In 1977, a poll asked people living in London this question. 73% said yes. Another 37% living just outside the city also claimed to be Londoners.
The numbers are perhaps surprising, given that just 12 years earlier, the London Government Act 1963 had sucked in many unwitting towns and villages from the home counties. (Some people still won't admit they're part of Greater London.)
A similar poll was carried out in September 2017 — this time using a 0-10 scale. Here are the results:
This time round, 63% said they identified strongly as Londoners. Not an overwhelming majority perhaps, but then, in total 89% of Londoners said they identified as Londoners to some extent. So you could argue that a similar percentage of people consider themselves Londoners now, than they did 40-odd years ago — despite the fact that London is more ethnically diverse, and the share of Londoners born outside the city has doubled.

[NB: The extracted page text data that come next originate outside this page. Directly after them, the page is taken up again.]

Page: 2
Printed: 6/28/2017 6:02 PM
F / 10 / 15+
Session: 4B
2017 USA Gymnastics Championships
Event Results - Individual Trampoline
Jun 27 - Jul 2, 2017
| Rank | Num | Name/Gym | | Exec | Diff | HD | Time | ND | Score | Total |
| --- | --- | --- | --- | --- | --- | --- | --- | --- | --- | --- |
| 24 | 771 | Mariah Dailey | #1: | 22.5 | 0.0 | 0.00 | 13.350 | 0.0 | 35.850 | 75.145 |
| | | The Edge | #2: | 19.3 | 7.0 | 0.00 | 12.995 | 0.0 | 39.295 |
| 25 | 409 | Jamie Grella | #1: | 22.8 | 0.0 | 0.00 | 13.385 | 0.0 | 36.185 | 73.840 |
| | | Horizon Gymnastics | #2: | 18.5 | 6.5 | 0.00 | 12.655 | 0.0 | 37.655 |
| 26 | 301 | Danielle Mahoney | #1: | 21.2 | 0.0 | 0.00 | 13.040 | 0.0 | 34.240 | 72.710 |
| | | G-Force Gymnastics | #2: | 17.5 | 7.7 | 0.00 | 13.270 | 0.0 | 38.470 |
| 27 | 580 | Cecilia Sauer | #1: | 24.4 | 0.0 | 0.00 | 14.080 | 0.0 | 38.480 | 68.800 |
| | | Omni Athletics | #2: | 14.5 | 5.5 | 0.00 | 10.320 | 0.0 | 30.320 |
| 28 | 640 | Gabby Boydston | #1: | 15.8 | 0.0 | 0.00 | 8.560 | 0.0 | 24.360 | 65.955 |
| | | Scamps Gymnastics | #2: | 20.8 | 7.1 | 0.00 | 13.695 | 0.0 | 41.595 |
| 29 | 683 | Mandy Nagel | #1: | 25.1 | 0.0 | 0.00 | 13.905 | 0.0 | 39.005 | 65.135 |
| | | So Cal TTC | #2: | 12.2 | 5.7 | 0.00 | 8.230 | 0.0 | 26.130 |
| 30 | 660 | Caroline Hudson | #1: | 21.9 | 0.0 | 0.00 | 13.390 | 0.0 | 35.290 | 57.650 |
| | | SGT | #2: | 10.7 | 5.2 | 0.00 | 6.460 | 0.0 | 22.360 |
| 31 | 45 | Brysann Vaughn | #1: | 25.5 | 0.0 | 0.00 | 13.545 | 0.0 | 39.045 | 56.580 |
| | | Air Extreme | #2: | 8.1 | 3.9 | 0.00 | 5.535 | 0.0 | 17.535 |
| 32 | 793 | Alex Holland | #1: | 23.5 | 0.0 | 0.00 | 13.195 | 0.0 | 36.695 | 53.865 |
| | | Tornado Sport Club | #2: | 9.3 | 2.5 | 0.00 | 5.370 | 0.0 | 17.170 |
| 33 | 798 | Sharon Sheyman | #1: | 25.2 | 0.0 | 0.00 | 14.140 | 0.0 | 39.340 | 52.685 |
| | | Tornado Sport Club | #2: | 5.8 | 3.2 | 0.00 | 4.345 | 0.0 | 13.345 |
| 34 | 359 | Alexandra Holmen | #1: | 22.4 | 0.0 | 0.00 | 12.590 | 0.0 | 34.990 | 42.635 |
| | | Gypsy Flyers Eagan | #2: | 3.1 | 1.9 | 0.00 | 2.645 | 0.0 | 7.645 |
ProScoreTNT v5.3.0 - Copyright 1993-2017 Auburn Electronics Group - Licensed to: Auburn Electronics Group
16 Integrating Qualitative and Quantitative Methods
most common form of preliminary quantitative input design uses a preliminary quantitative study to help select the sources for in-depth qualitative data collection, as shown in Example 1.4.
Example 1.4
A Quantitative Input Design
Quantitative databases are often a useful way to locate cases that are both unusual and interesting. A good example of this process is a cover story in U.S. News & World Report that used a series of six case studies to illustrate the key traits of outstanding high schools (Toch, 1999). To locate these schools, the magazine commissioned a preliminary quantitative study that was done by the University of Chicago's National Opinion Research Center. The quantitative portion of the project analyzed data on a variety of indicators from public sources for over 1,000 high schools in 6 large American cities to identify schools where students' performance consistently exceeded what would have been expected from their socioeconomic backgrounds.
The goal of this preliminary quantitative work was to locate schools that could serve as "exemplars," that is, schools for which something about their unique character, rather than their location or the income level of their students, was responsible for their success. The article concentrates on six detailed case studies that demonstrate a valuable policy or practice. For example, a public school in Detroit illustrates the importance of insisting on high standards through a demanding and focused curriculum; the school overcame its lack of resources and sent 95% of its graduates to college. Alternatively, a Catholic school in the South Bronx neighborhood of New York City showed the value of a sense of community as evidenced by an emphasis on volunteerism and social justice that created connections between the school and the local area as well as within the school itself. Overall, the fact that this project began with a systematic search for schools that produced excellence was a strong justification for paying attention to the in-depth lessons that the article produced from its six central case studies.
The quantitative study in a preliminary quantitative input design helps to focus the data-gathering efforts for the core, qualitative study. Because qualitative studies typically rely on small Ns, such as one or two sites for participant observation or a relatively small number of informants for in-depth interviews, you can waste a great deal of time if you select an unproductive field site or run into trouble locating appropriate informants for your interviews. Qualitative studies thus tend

Brexit doesn't necessarily = anti-British
But — as this research from Centre of London suggests — though London appears the most popular identifier, this does not seem to be at the expense of British identity. 86% in the 2017 poll also felt British to some extent (even though only 75% have a British passport). Interesting to note that even though almost 60% of Londoners voted against Brexit, that doesn't necessarily impinge on their notion of 'being British'.
Another surprise, perhaps: in a 2014 survey, 77% of those asked said they were 'proud of London'. The same question in 1977? Just 64% considered themselves proud of their city. Goes to show that not everyone in the good old days was having a good time.